Biophysically inspired mean-field model of neuronal populations driven by ion exchange mechanisms

Reviewer #1 (Public review):

Summary:

In this manuscript, the authors derive a mean-field model for a network of Hodgkin-Huxley neurons retaining the equations for ion exchange between the intracellular and extracellular space.

The mean-field model derived in this work relies on approximations and heuristic arguments that, on the one hand, allow a closed-form derivation of the mean-field equations, and on the other hand restrict its validity to a limited regime of activity corresponding to quasi-synchronous neuronal populations. Therefore, rather than an exact mean-field representation, the model provides a description of a mesoscopic population of connected neurons driven by ion exchange dynamics.

Strengths:

The idea of deriving a mean-field model that relates the slow-timescale biophysical mechanism of ion exchange and transportation in the brain to the fast-timescale electrical activities of large neuronal ensembles.

Weaknesses:

The idea underlying this work is not completely implemented in practice.

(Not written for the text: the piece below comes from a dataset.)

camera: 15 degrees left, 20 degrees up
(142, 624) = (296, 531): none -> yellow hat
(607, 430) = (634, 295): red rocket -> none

The derived mean field model does not show a one-to-one correspondence with the neural network simulations, except in strongly synchronous regimes. The agreement with the in vitro experiment is hardly evident, both for the mean-field model and for the network model. The assumptions made to derive the closed-form equations of the mean-field model have not been justified by any biological reason, they just allow for the mathematical derivation. The final form of the mean-field equations does not clarify whether or not microscopic variables are used together with macroscopic variables in an inconsistent mixture.

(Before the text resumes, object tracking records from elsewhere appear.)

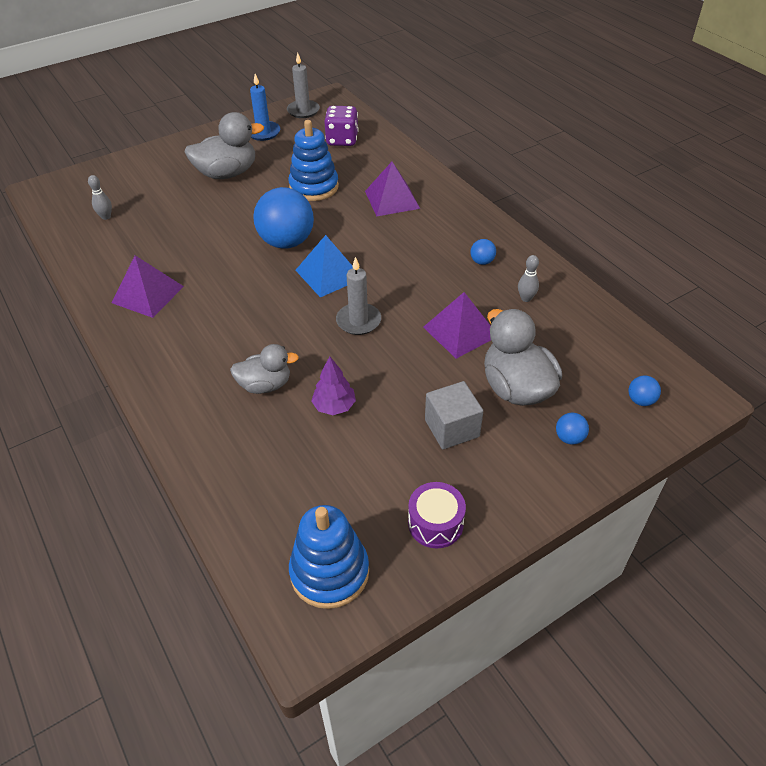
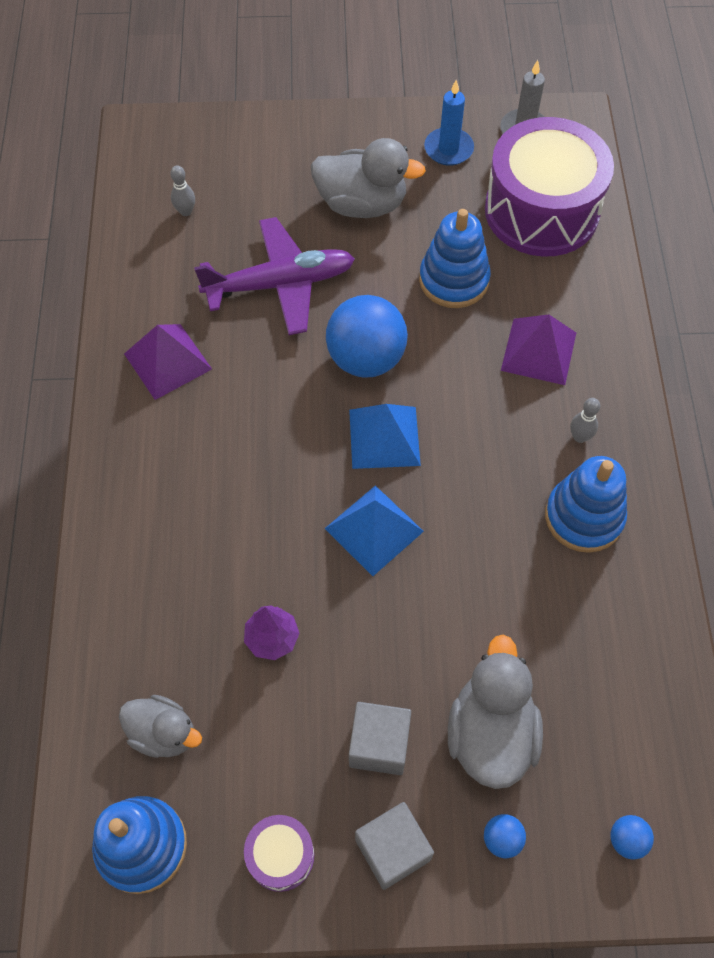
camera: 30 degrees right, 15 degrees up
(201, 228) = (280, 284): none -> purple plane
(265, 385) = (217, 565): grey duck -> grey duck (163, 733)
(342, 140) = (541, 210): purple dice -> purple drum
(358, 321) = (373, 530): grey candle -> blue pyramid
(460, 331) = (482, 612): purple pyramid -> none
(482, 261) = (584, 517): blue ball -> blue stacking toy
(507, 480) = (392, 850): none -> grey cube
(526, 298) = (598, 606): grey bowling pin -> grey bowling pin (580, 437)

Reviewer #2 (Public review):

Summary:

The authors aim to develop a neural mass model characterized by a few collective variables mimicking the dynamics of a network of Hodgkin - Huxley neurons encompassing ion-exchange mechanisms. They describe in detail the derivation of the mean-field model, then they compare experimental results obtained for the hippocampus of a mouse with the neural network simulations and the mean-field results. Furthermore, they report a bifurcation analysis of the developed model and simulation of a small network containing various coupled neural masses, somehow moving towards the simulation of an entire connectome.

Strengths:

The author attempts to develop a mean-field model for a globally coupled network of heterogeneous Hodgkin-Huxley neurons with an explicit ion exchange mechanism between the cell interior and exterior.

Weaknesses:

(1) It seems that the reduction methodology that is employed is not the most suitable one for the single-neuron model they are considering.
(2) The authors' derivation of the neural mass model is based on several assumptions, and not all well justified.
(3) The formulation of the mean-field derivation is unnecessarily complicated. It could be heavily simplified by following previously published approaches to derive biologically realistic neural masses.
(4) The model seems to work only for highly synchronized situations and not for the standard asynchronous evolution usually observed in neural circuits.

General Statements:

The authors honestly declared the many limitations of their approach. It is assumed that the results of the mean-field are somehow inconsistent with the neural network simulations as expected.

The authors suggest employing this model for the simulations on the whole connectome to follow seizure propagation, however, I believe that the Epileptor remains superior in this respect to this model. That indeed includes biophysical parameters but their correspondence with the ones employed in the network dynamics remains elusive, due to the many assumptions required to derive this mean-field model. Furthermore, it is more complicated than the Epileptor, I do not think that the present model will be largely employed by the community.